The Literary City

Laura Murphy On Violence, A Murder And How The Slaves Of Azad Nagar Won Their Freedom

June 08, 2022 Explocity Podcasts Season 1 Episode 24
The Literary City
Laura Murphy On Violence, A Murder And How The Slaves Of Azad Nagar Won Their Freedom
Show Notes Chapter Markers

Forty years ago, in 1982, two young men broke into the New Delhi home of an Indian Member of Parliament—and they held him and four others — hostage for several hours. The pistol packing hostage taker, Ram Narayan wanted to bring attention to the misfortunes of exploited coal miners in a nearby state.

Ram Narayan carried pamphlets of a manifesto he titled “Violence Is A Historical Necessity” and in it he underlined the Marxist-Leninist opinion that "No serious student of history will deny that certain historical situations render violence ineluctable."

It is commonly known that the poorest labourers in rural India are exploited. So exploited that in many cases they are, quite practically, slaves.

Sometimes a more sanitized expression is used for slavery—indentured labour. But that only suggests that the labourers work all their lives for free, usually for someone to whom they are indebted, typically because they have taken a loan that can never be reasonably repaid.

So, they end up working for subsistence. They cannot leave their work; any attempt to break free, leaving them and their families in mortal danger. Being so low down the social pecking order, and often without education, they are without recourse to justice—whether social or legal.

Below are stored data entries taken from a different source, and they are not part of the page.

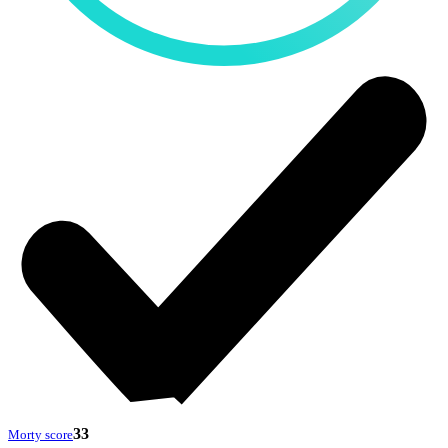
33
Morty score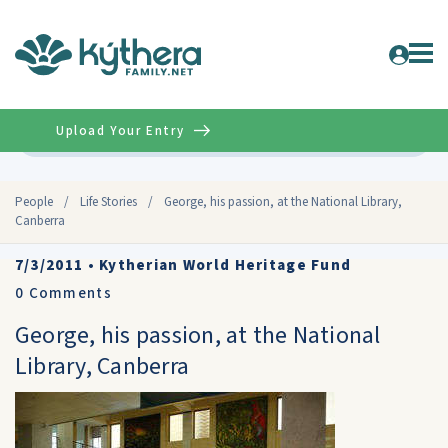
Upload Your Entry
Advanced
People
/
Life Stories
/
George, his passion, at the National Library,
Canberra
7/3/2011
•
Kytherian World Heritage Fund
0
Comments
George, his passion, at the National
Library, Canberra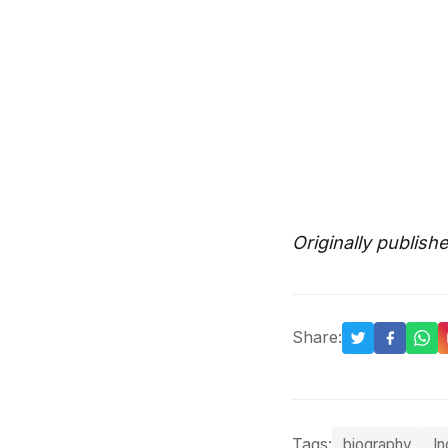
Originally publish
Share:
Tags:
biography
In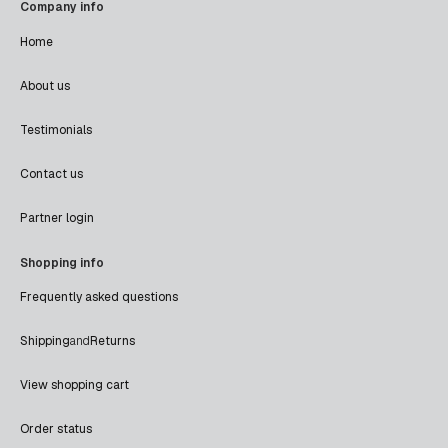
Company info
Home
About us
Testimonials
Contact us
Partner login
Shopping info
Frequently asked questions
Shipping
and
Returns
View shopping cart
Order status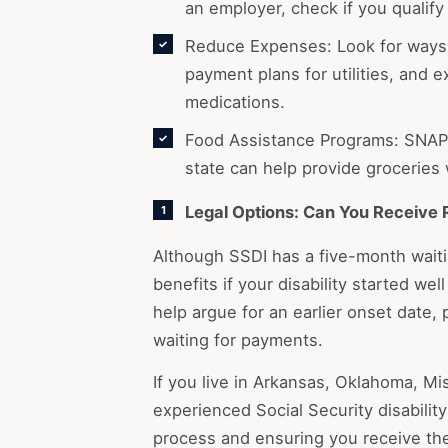
an employer, check if you qualify 
Reduce Expenses: Look for ways 
payment plans for utilities, and 
medications.
Food Assistance Programs: SNAP 
state can help provide groceries 
Legal Options: Can You Receive 
Although SSDI has a five-month waitin
benefits if your disability started wel
help argue for an earlier onset date, 
waiting for payments.
If you live in Arkansas, Oklahoma, Mi
experienced Social Security disability
process and ensuring you receive th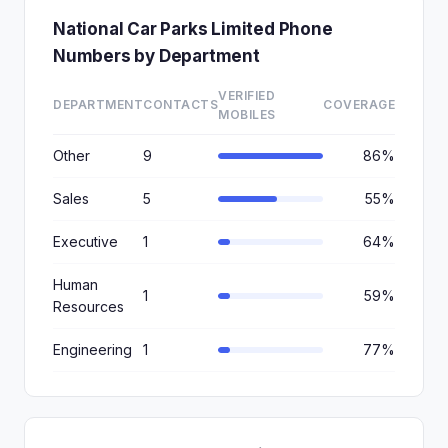
National Car Parks Limited Phone
Numbers by Department
VERIFIED
DEPARTMENT
CONTACTS
COVERAGE
MOBILES
Other
9
86%
Sales
5
55%
Executive
1
64%
Human
1
59%
Resources
Engineering
1
77%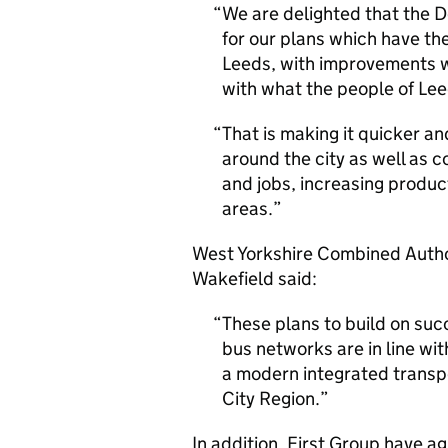
We are delighted that the D
for our plans which have the
Leeds, with improvements we
with what the people of Lee
That is making it quicker an
around the city as well as 
and jobs, increasing produ
areas.
West Yorkshire Combined Author
Wakefield said:
These plans to build on suc
bus networks are in line wi
a modern integrated transp
City Region.
In addition, First Group have ag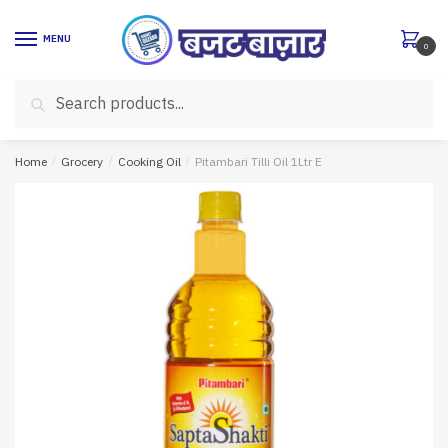
Skip
Skip
to
to
MENU
0
navigation
content
Search
Search
for:
Home
/
Grocery
/
Cooking Oil
/
Pitambari Tilli Oil 1Ltr E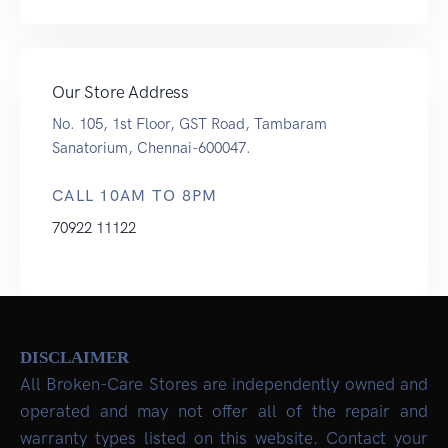
Our Store Address
No. 105, 1st Floor, GST Road, Tambaram
Sanatorium, Chennai-600047.
CALL 10AM TO 8PM
70922 11122
DISCLAIMER
All Broken-Care Stores are independently owned and
operated and may not offer all of the repair and
warranty types listed on this website. Contact your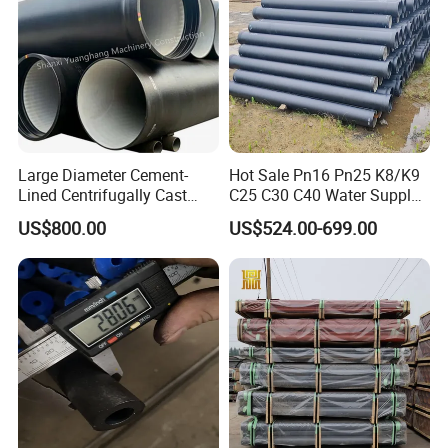
Large Diameter Cement-
Hot Sale Pn16 Pn25 K8/K9
Lined Centrifugally Cast
C25 C30 C40 Water Supply
Ductile Iron Pipe for Sewage
Pressure Ductile Iron Pipe
US$800.00
US$524.00-699.00
System / Gas Distribution /
Class K9 Price Cast Iron
Municipal Water
Pipe Manufacturers Ductile
Iron Pipe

Modern slavery is abhorrent and alien, for many of us. For some, it is an everyday reality.

A story about some enslaved quarry workers—in the North Indian state of Uttar Pradesh in India—came to light. By all reports, it was a heartwarming story of how these slaves won their freedom following a peaceful rebellion and set themselves up in their own town and named it Azad Nagar, or Freedom Ville.

But while researching this story for herself, my guest, Laura Murphy—a professor of human rights and contemporary slavery—uncovered a secret. The revolution was not as peaceful as various reports, books and documentaries had described, in rather romantic narratives.

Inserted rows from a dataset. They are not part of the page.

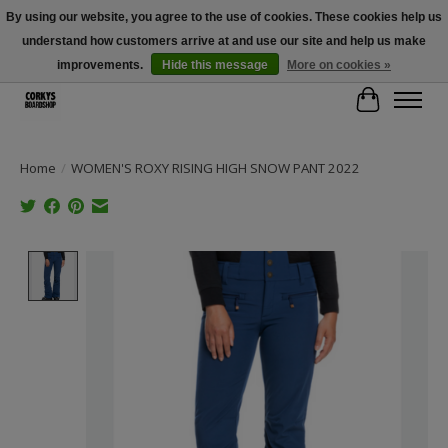
By using our website, you agree to the use of cookies. These cookies help us
understand how customers arrive at and use our site and help us make
Free Shipping Over $100 - Use Code: SPRING26 At Checkout! (Some
Exclusions Apply)
improvements.
Hide this message
More on cookies »
Cart
Home
/
WOMEN'S ROXY RISING HIGH SNOW PANT 2022
Product image slideshow Items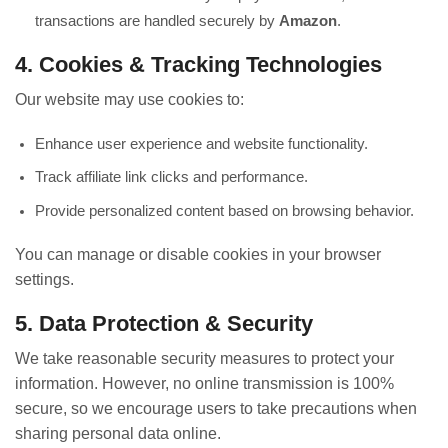
transactions are handled securely by
Amazon
.
4. Cookies & Tracking Technologies
Our website may use cookies to:
Enhance user experience and website functionality.
Track affiliate link clicks and performance.
Provide personalized content based on browsing behavior.
You can manage or disable cookies in your browser
settings.
5. Data Protection & Security
We take reasonable security measures to protect your
information. However, no online transmission is 100%
secure, so we encourage users to take precautions when
sharing personal data online.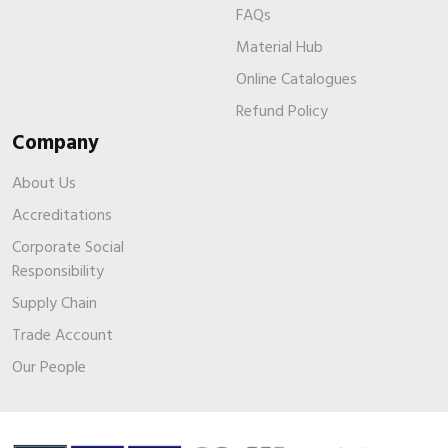
FAQs
Material Hub
Online Catalogues
Refund Policy
Company
About Us
Accreditations
Corporate Social
Responsibility
Supply Chain
Trade Account
Our People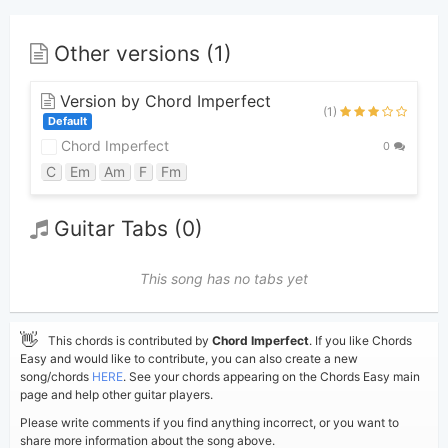
Other versions (1)
Version by Chord Imperfect
(1)
Default
Chord Imperfect
0
C
Em
Am
F
Fm
Guitar Tabs (0)
This song has no tabs yet
👋
This chords is contributed by
Chord Imperfect
. If you like Chords
Easy and would like to contribute, you can also create a new
song/chords
HERE
. See your chords appearing on the Chords Easy main
page and help other guitar players.
Please write comments if you find anything incorrect, or you want to
share more information about the song above.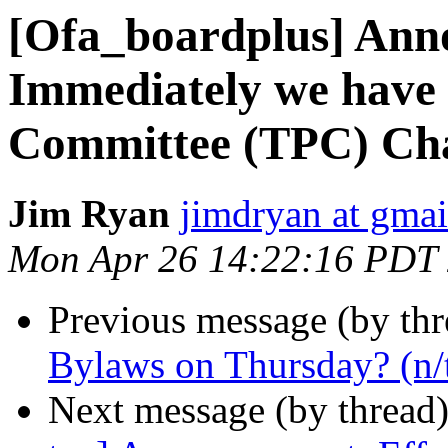
[Ofa_boardplus] Ann
Immediately we have
Committee (TPC) Ch
Jim Ryan
jimdryan at gma
Mon Apr 26 14:22:16 PDT
Previous message (by th
Bylaws on Thursday? (n/
Next message (by thread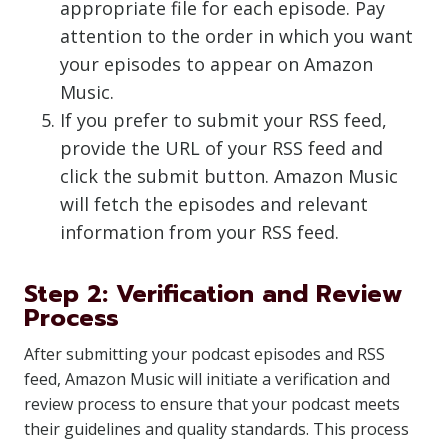
appropriate file for each episode. Pay
attention to the order in which you want
your episodes to appear on Amazon
Music.
If you prefer to submit your RSS feed,
provide the URL of your RSS feed and
click the submit button. Amazon Music
will fetch the episodes and relevant
information from your RSS feed.
Step 2: Verification and Review
Process
After submitting your podcast episodes and RSS
feed, Amazon Music will initiate a verification and
review process to ensure that your podcast meets
their guidelines and quality standards. This process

It appeared that the slaves of Azad Nagar had won freedom through violence and murder.

The reason this book is important to read is because it confronts us with the proposition that Ram Narayan made several years before—in the matter of revolution, is violence a historical necessity?

Joining us from her home in New Orleans in the United States is Dr Laura Murphy, the author of Azad Nagar-The Story of a 21st-Century Slave Revolt.

About Laura Murphy
Laura T. Murphy is Professor of Human Rights and Contemporary Slavery at the Helena Kennedy Centre for International Justice at Sheffield Hallam University in the UK. She is the author of The New Slave Narrative: The Battle Over Representations of Contemporary Slavery, Survivors of Slavery: Modern-Day Slave Narratives, and Metaphor and the Slave Trade in Western African Literature. Her work has been funded by the National Endowment for the Humanities, the British Academy, and the National Humanities Center.

Buy Azad Nagar-The Story of a 21st-Century Slave Revolt: https://amzn.to/3x0loLa

WHAT'S THAT WORD?! - SCAPEGOAT
Co-host Pranati "Pea" Madhav joins Ramjee Chandran in the segment "What's That Word?", where they discuss the origins the word–SCAPEGOAT.